There’s lots of things that have to be working in order for a DC-X system to do its job. Even though DC-X is very stable, things can still go wrong (a hard disk is full, hardware fails, a process crashes) and you’ll want a monitoring system to tell you about it before users start complaining.
Nagios is the monitoring system we’re concentrating on, as it is free, popular, mature and well-documented. (But other monitoring software will probably work fine as well.)
The standard Nagios plug-ins let you check general server health as well as database, web server and fulltext search availability. They are used to verify that all DC-X command line processes are running. In addition, DC-X comes with its own plug-in (a command line tool) that can report data specific to DC-X: The number of failed import jobs, number of new documents in the last hour, free diskspace across a pool of storage devices and much more.
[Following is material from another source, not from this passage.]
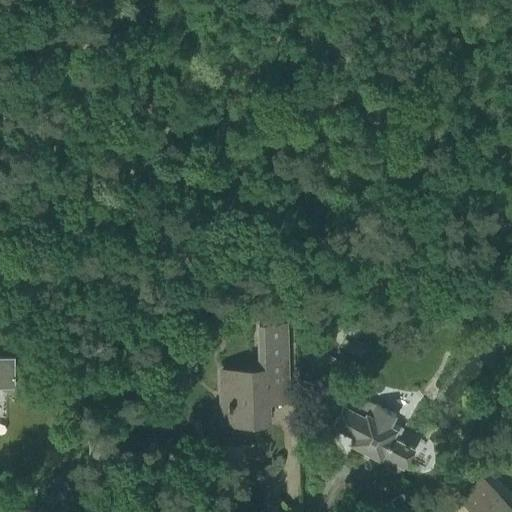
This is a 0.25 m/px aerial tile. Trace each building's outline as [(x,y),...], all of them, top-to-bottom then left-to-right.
[(286,388),(283,321),(259,321),(260,374),(218,375),(219,393),(220,421),(267,420),(266,388),(286,388)] [(337,356),(337,345),(332,346),(332,334),(315,335),(315,346),(312,346),(312,357),(315,357),(316,370),(333,370),(332,357),(337,356)] [(13,358),(0,357),(0,387),(13,388),(13,358)] [(403,469),(412,451),(414,448),(392,437),(396,429),(389,425),(395,414),(375,403),(374,404),(351,392),(344,406),(343,405),(332,426),(356,438),(358,445),(354,451),(367,459),(370,455),(380,460),(382,457),(386,460),(385,461),(385,463),(385,464),(385,466),(386,467),(386,469),(387,470),(389,471),(390,471),(392,472),(393,472),(395,472),(396,471),(397,471),(399,470),(400,469),(401,467),(403,469)] [(101,436),(88,436),(89,458),(102,458),(101,436)] [(511,511),(511,507),(484,478),(476,487),(462,501),(473,511),(511,511)]
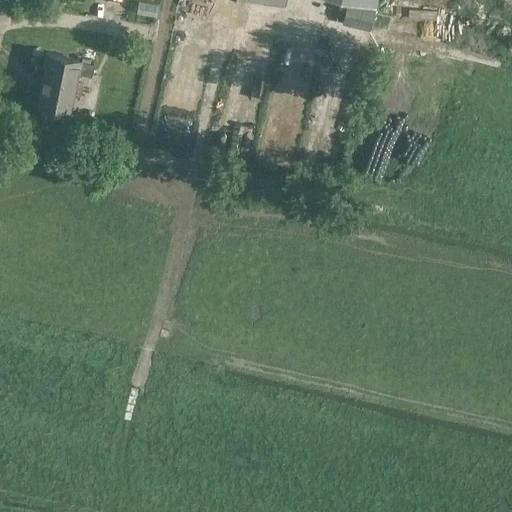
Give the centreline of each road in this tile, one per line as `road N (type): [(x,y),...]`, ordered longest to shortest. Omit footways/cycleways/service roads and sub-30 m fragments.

We’re using Supervisor to start and stop DC-X command line processes (and automatically restart them after a crash). It’s a great tool that also reports the process status nicely.
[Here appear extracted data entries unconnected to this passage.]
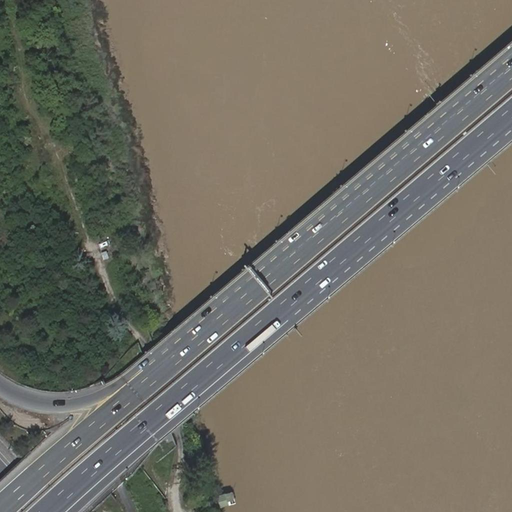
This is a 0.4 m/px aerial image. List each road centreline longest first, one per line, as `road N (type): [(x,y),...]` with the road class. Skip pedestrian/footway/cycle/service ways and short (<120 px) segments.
road 1 (trunk): [(47,511),(511,111)]
road 2 (track): [(6,72),(72,169),(94,255),(146,349),(176,432),(175,511)]
road 3 (trunk): [(511,72),(191,345)]
road 4 (trunk): [(191,345),(0,510)]
road 5 (trunk): [(191,345),(77,403),(46,405),(0,387)]
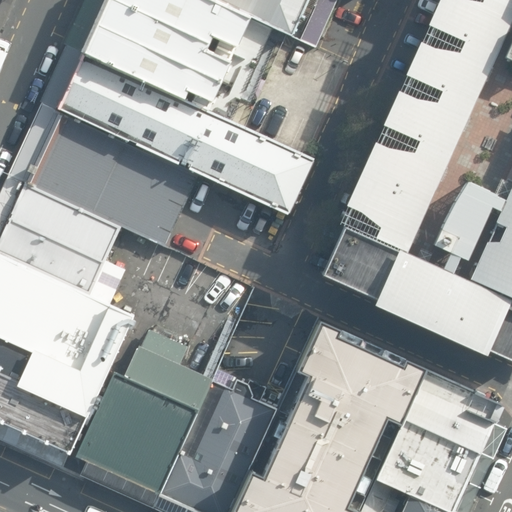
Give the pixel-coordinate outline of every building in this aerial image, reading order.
[(251,16),(217,0),(104,0),(79,50),(209,109),(251,16)] [(217,0),(251,16),(290,35),(304,0),(217,0)] [(511,0),(435,0),(340,221),(317,273),(511,357),(511,0)] [(209,109),(79,50),(54,104),(63,108),(200,172),(286,214),(312,156),(209,109)] [(63,108),(29,184),(118,225),(165,245),(200,172),(63,108)] [(0,239),(0,253),(87,293),(118,225),(29,184),(26,182),(0,239)] [(67,457),(133,315),(87,293),(0,253),(0,426),(1,427),(23,436),(45,446),(67,457)] [(227,511),(358,511),(360,508),(344,501),(385,413),(400,419),(424,365),(425,363),(316,315),(295,365),(306,370),(260,471),(250,466),(227,511)] [(76,452),(161,491),(213,377),(181,363),(188,344),(149,328),(141,346),(138,344),(124,374),(113,370),(76,452)] [(374,476),(455,511),(503,400),(424,365),(400,419),(374,476)] [(161,491),(206,511),(227,511),(250,466),(278,408),(260,400),(267,386),(249,379),(246,382),(216,368),(213,377),(161,491)] [(454,511),(455,511),(374,476),(360,508),(358,511),(454,511)]
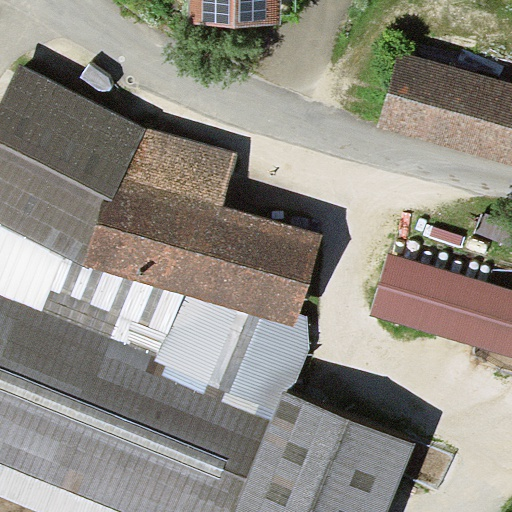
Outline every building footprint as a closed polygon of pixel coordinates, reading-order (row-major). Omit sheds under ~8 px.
[(511,83),(400,52),(379,128),(511,164),(511,83)] [(0,219),(20,229),(268,307),(292,231),(188,198),(204,148),(123,123),(0,63),(0,219)] [(20,229),(0,277),(0,296),(253,402),(263,378),(280,337),(284,313),(268,307),(20,229)] [(0,454),(138,511),(206,511),(253,402),(0,296),(0,454)] [(263,378),(253,402),(206,511),(349,511),(385,428),(263,378)]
You’ll want to see trends and statistics as well – how fast is diskspace filling up, how is the number of DC-X documents or workflow jobs evolving? For generic server information, we’re recommending something like collectd. DC-X trends are captured and graphed on our demo server using custom scripts calling rrdtool – this functionality is going to be packaged into the standard DC-X distribution so that every DC-X installation can benefit.